Alcohol use disorders (AUD) are a significant global health burden. AUDs are an established risk factor for bacterial pneumonia, which accounts for ~3.1 million deaths annually. AUD patients are more frequently infected with highly virulent respiratory pathogens and experience increased morbidity and mortality from these infections, with Klebsiella pneumoniae being overrepresented in patients with AUDs. Mortality from Klebsiella pneumonia in patients with AUDs is double that from other pathogens. Further, preclinical and clinical studies show that alcohol consumption perturbs the normal intestinal microbial communities (dysbiosis), yet no published data exist linking alcohol-mediated intestinal dysbiosis with respiratory host defense dysfunction and no attempt has been made to isolate the direct effects of alcohol from those resulting from intestinal dysbiosis. We have developed a mouse model system that enables us to investigate the immune modulatory effects of alcohol-associated dysbiosis and isolate the host responses to K. pneumoniae mediated directly or indirectly by ethanol-associated dysbiosis. Preliminary studies using fecal transfer show that alcohol-nave animals recolonized with microbiota isolated from alcohol-fed mice have increased susceptibility to K. pneumoniae compared to mice recolonized with a control microbiota. The overall hypothesis to be tested in the proposed study is that alcohol-mediated dysbiosis increases intestinal inflammation and permeability, which leads to intestinal sequestration of T-cells, altered lung specific T-cell trafficking, and increased susceptibility to Klebsiella pneumoniae. I will test my hypothesis using both a metabolomics and immunological approach.
Aim 1 will test the prediction that alcohol-dysbiosis promotes intestinal inflammation and permeability. I will utilize fecal adoptive transfer and cell culture experiments to determine the microbial and metabolic constituents that promote intestinal inflammation and permeability.
Aim 2 will examine the impact of alcohol- dysbiosis on intestinal T-cell programing and sequestration. I will use T-cell adoptive transfer experiments to determine the effects of alcohol-dysbiosis on the location/sequestration of T-cells prior to respiratory infection.

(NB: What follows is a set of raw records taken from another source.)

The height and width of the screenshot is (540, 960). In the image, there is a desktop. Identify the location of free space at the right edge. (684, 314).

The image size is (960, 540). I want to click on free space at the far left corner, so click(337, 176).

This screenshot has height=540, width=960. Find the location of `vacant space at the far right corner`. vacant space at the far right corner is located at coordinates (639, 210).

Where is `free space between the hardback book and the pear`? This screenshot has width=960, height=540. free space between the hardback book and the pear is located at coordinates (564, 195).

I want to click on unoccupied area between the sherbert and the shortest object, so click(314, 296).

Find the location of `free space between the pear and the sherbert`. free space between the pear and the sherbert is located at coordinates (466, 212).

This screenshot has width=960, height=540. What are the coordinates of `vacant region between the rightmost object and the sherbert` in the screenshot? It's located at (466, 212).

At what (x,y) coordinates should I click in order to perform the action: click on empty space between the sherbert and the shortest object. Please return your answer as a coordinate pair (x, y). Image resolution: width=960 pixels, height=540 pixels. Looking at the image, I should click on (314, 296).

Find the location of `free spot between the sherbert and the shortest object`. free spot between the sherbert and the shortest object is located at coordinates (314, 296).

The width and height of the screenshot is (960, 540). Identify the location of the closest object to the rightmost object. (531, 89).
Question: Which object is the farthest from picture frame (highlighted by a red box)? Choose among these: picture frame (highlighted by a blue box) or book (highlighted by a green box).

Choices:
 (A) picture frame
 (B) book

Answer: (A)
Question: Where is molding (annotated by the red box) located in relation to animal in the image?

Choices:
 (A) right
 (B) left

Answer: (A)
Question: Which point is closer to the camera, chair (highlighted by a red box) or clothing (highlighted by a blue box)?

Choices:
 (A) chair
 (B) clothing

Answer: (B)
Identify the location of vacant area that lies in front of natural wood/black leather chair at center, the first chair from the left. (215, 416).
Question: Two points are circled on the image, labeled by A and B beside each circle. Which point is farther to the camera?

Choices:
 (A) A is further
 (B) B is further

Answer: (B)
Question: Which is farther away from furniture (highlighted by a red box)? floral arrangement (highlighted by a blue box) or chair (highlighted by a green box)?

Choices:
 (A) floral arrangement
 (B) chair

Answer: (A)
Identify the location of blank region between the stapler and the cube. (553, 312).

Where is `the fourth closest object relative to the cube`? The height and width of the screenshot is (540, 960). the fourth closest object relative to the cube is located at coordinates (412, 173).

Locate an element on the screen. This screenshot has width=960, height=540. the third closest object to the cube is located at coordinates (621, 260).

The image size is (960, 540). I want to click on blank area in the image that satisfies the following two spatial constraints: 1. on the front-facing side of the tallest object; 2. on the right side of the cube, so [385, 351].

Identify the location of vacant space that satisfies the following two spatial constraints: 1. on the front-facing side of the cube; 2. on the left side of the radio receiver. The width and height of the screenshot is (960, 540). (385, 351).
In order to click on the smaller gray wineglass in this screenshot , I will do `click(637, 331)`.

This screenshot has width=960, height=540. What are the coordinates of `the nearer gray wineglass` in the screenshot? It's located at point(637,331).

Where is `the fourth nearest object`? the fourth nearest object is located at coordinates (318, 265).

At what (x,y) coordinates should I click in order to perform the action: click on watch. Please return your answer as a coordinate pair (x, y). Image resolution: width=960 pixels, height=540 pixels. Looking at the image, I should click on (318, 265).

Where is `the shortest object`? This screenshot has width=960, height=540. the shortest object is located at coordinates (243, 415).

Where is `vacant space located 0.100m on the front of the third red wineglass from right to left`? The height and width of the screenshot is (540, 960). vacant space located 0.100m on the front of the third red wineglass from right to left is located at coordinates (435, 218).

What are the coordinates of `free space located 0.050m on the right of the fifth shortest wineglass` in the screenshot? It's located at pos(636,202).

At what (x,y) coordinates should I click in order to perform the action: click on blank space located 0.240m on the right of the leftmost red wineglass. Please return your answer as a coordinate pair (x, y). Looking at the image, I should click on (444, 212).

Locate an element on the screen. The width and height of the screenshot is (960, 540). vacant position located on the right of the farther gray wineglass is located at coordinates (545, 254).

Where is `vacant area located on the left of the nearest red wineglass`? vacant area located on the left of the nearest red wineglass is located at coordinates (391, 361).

Aim 3 will test the prediction that alcohol-dysbiosis impairs lung specific T-cell trafficking. I will assess T-cell trafficking using microbial and metabolite primed T-cells adoptively transferred into alcohol-nave animals recolonized with an alcohol-dysbiotic or pair-fed microbiota. The research and training plan proposed in this K99 application will provide me with additional training in alcohol- related immunology, molecular mechanisms involved in microbiota-mediated immune regulation, and metabolomics. The proposed studies will use a novel model system to clarify the role of the microbiota in host immune responses, particularly with regard to AUDs and respiratory infection. This transdisciplinary training will facilitate my transition to independence and create a unique research niche on alcohol-induced dysbiosis as a mechanism underlying impaired host defense to bacterial infections. The results from these studies will provide data to support an R01 submission focused on the immunomodulatory effects of alcohol-induced dysbiosis on the gut-lung axis. The mentoring team, the scientific environment, and the research infrastructure provided by the LSUHSC-NO Comprehensive Alcohol-HIV/AIDS Research Center (CARC) will be instrumental in my growth and development as an independent scientist.
Alcohol consumption accounts for ~3 million deaths (~6% of all global deaths) globally and is the fifth leading risk factor for premature death and disability. Alcohol consumption is also an established risk factor for bacterial pneumonia. This project seeks to understand how, using a novel mouse model, alcohol-mediated dysbiosis of the intestinal microbiota alters the normal host immune response to bacterial pneumonia.